With the democratization of luxury, individualism, and the rising demand of self-indulgence (generation « treat yourself »), luxury brands have started to create accessible products for the mass market such as premium products or perfume lines, but this is not enough, people want more, they want to be able to wear the clothes they see on the runway shows and on their favorite stars/influencers.
According to the philosopher Gilles Lipovetzky, hyper consumption leads to a permanent frustration, the more we buy the more we want to buy and so on.
This trend was booming in the 90s with the appearance of logos mostly seen in the hip pop culture and music industry, when rappers wanted to show off their success (gold chains, Adidas, Versace), fashion icons (McQueen, Alaïa) and even the concept of « top models / the new muses » used by notorious designers to promote their clothes (Naomi Campbell, Linda Evangelista or Claudia Schiffer).
If Michelle Obama or Kate Middleton wears a dress today, be sure that by tomorrow those dresses would be out of stock.
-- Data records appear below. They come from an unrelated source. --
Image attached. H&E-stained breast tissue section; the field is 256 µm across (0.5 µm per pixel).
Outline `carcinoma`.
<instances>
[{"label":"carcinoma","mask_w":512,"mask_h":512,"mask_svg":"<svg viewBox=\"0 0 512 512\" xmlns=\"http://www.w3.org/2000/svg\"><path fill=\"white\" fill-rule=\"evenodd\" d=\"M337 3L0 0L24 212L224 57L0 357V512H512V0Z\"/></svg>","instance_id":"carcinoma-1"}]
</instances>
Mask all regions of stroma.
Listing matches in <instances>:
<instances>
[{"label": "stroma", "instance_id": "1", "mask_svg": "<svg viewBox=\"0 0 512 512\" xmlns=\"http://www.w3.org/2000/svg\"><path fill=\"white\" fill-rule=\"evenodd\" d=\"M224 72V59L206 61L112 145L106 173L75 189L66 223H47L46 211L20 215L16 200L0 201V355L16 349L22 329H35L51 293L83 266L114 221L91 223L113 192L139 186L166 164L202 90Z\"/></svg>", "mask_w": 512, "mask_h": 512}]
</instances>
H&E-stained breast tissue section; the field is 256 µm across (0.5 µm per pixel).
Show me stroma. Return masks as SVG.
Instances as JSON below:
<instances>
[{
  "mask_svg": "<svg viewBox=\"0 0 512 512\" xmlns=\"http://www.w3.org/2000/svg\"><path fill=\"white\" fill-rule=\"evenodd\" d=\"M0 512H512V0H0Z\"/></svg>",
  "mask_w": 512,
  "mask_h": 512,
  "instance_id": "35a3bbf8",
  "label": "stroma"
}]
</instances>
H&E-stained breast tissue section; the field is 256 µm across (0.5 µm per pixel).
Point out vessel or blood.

This is how it works nowadays, we want what we see, we want it fast and we want to be entitled to luxury.
It is the Uberisation of our society, we make our bucket list from Instagram and Pinterest: “I want these shoes from Zanotti and that bag from Chanel”
Being labelled a narcissist or ego-centrist don’t have a pejorative connotation anymore, our social medias accounts are our personal brands. To exist in our modern society, it is almost a duty to be so, the one who doesn’t have a social media account is seen as weird and doesn’t count because he can’t follow up with the trends.
People usually spend or splurge their money in luxury goods in order to gain prestige and social recognition from their peers and where else other than social media to show it off?
Being present in the digital world even for the brands is a must because now we are hybrid consumers, we check online before going to the shops, vice versa or do both.
With hyper consumption comes « hyper waste ».
The solution is to give the stocks a second life in luxury outlets were everything is set to make them desirable and a little bit more affordable.
Fashion is a statement and we don’t wear clothes only to cover and protect our bodies anymore, we dress up to show our status. That is what the people going to a luxury outlet are seeking, it is an attempt to social elevation screaming « I am entitled to wear designer clothes » Plus, once they buy it, no one can guess if they got it from an outlet and I am not sure 100% of them would admit it.
In the Maslow’s pyramid of need it would be the level of self actualization and esteem. They want to access and be part of a world that maybe isn’t theirs, by the way they dress, the brands they possess, to taste a little bit of dream.
Everyone got their reasons to go there: from fashionistas on budget to tourists on a stopover, buying to seek social recognition, status and to show society that they are successful enough to own expensive brands and wear designer clothes, for gifts or just to indulge themselves and make them feel closer to the brand they covet the most at an affordable price.
It is clear that the development and prosperity of luxury outlets will sustain as esteem and prestige needs are human characteristics.